(MATERIALS PROVIDED):

┄┄┄┄┄┄┄┄┄┄┄┄┄┄┄┄┄┄┄┄

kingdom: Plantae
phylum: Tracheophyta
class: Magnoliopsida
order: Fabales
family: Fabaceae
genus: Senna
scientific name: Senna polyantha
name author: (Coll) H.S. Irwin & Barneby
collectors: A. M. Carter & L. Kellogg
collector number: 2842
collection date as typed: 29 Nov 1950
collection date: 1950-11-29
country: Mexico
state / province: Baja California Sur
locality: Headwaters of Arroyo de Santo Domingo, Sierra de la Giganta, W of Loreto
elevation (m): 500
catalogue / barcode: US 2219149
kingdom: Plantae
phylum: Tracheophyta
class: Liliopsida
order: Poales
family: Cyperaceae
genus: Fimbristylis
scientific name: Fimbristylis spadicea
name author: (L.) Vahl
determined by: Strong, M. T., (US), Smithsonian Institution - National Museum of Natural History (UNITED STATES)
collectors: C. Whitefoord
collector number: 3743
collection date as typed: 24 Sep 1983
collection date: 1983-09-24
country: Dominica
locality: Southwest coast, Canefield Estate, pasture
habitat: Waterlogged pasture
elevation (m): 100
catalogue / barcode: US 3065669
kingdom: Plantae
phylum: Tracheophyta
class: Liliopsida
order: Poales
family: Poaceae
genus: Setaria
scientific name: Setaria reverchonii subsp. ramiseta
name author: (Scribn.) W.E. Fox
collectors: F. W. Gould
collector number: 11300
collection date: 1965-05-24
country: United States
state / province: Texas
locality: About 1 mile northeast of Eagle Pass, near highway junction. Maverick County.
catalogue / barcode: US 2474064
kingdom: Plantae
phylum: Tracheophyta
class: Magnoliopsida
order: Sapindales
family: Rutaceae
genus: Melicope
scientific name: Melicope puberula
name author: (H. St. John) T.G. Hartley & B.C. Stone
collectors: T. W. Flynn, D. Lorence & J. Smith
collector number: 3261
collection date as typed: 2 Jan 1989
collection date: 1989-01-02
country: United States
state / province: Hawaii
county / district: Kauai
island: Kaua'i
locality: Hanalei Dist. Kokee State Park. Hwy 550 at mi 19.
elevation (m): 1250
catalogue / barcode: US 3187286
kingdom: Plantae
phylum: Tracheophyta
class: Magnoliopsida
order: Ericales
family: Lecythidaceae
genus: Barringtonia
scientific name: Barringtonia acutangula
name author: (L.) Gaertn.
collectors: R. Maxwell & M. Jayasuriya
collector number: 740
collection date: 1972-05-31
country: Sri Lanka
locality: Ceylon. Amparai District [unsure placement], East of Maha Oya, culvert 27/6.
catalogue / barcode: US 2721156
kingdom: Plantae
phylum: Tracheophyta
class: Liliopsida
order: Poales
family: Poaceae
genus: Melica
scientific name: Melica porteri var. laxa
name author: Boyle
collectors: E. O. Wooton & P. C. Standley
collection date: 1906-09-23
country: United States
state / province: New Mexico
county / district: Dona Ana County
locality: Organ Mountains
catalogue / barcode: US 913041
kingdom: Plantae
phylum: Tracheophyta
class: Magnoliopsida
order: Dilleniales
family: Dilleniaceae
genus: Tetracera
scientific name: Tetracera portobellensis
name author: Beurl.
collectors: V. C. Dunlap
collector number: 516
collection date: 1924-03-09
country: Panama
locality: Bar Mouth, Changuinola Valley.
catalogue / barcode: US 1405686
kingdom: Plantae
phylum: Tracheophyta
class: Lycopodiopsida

┄┄┄┄┄┄┄┄┄┄┄┄┄┄┄┄┄┄┄┄

(EXERCISE DESCRIPTION): Switch every "locality" in the listing above to "site" and leave all other text unchanged.

(OUTPUT OF THE EXERCISE):
kingdom: Plantae
phylum: Tracheophyta
class: Magnoliopsida
order: Fabales
family: Fabaceae
genus: Senna
scientific name: Senna polyantha
name author: (Coll) H.S. Irwin & Barneby
collectors: A. M. Carter & L. Kellogg
collector number: 2842
collection date as typed: 29 Nov 1950
collection date: 1950-11-29
country: Mexico
state / province: Baja California Sur
site: Headwaters of Arroyo de Santo Domingo, Sierra de la Giganta, W of Loreto
elevation (m): 500
catalogue / barcode: US 2219149
kingdom: Plantae
phylum: Tracheophyta
class: Liliopsida
order: Poales
family: Cyperaceae
genus: Fimbristylis
scientific name: Fimbristylis spadicea
name author: (L.) Vahl
determined by: Strong, M. T., (US), Smithsonian Institution - National Museum of Natural History (UNITED STATES)
collectors: C. Whitefoord
collector number: 3743
collection date as typed: 24 Sep 1983
collection date: 1983-09-24
country: Dominica
site: Southwest coast, Canefield Estate, pasture
habitat: Waterlogged pasture
elevation (m): 100
catalogue / barcode: US 3065669
kingdom: Plantae
phylum: Tracheophyta
class: Liliopsida
order: Poales
family: Poaceae
genus: Setaria
scientific name: Setaria reverchonii subsp. ramiseta
name author: (Scribn.) W.E. Fox
collectors: F. W. Gould
collector number: 11300
collection date: 1965-05-24
country: United States
state / province: Texas
site: About 1 mile northeast of Eagle Pass, near highway junction. Maverick County.
catalogue / barcode: US 2474064
kingdom: Plantae
phylum: Tracheophyta
class: Magnoliopsida
order: Sapindales
family: Rutaceae
genus: Melicope
scientific name: Melicope puberula
name author: (H. St. John) T.G. Hartley & B.C. Stone
collectors: T. W. Flynn, D. Lorence & J. Smith
collector number: 3261
collection date as typed: 2 Jan 1989
collection date: 1989-01-02
country: United States
state / province: Hawaii
county / district: Kauai
island: Kaua'i
site: Hanalei Dist. Kokee State Park. Hwy 550 at mi 19.
elevation (m): 1250
catalogue / barcode: US 3187286
kingdom: Plantae
phylum: Tracheophyta
class: Magnoliopsida
order: Ericales
family: Lecythidaceae
genus: Barringtonia
scientific name: Barringtonia acutangula
name author: (L.) Gaertn.
collectors: R. Maxwell & M. Jayasuriya
collector number: 740
collection date: 1972-05-31
country: Sri Lanka
site: Ceylon. Amparai District [unsure placement], East of Maha Oya, culvert 27/6.
catalogue / barcode: US 2721156
kingdom: Plantae
phylum: Tracheophyta
class: Liliopsida
order: Poales
family: Poaceae
genus: Melica
scientific name: Melica porteri var. laxa
name author: Boyle
collectors: E. O. Wooton & P. C. Standley
collection date: 1906-09-23
country: United States
state / province: New Mexico
county / district: Dona Ana County
site: Organ Mountains
catalogue / barcode: US 913041
kingdom: Plantae
phylum: Tracheophyta
class: Magnoliopsida
order: Dilleniales
family: Dilleniaceae
genus: Tetracera
scientific name: Tetracera portobellensis
name author: Beurl.
collectors: V. C. Dunlap
collector number: 516
collection date: 1924-03-09
country: Panama
site: Bar Mouth, Changuinola Valley.
catalogue / barcode: US 1405686
kingdom: Plantae
phylum: Tracheophyta
class: Lycopodiopsida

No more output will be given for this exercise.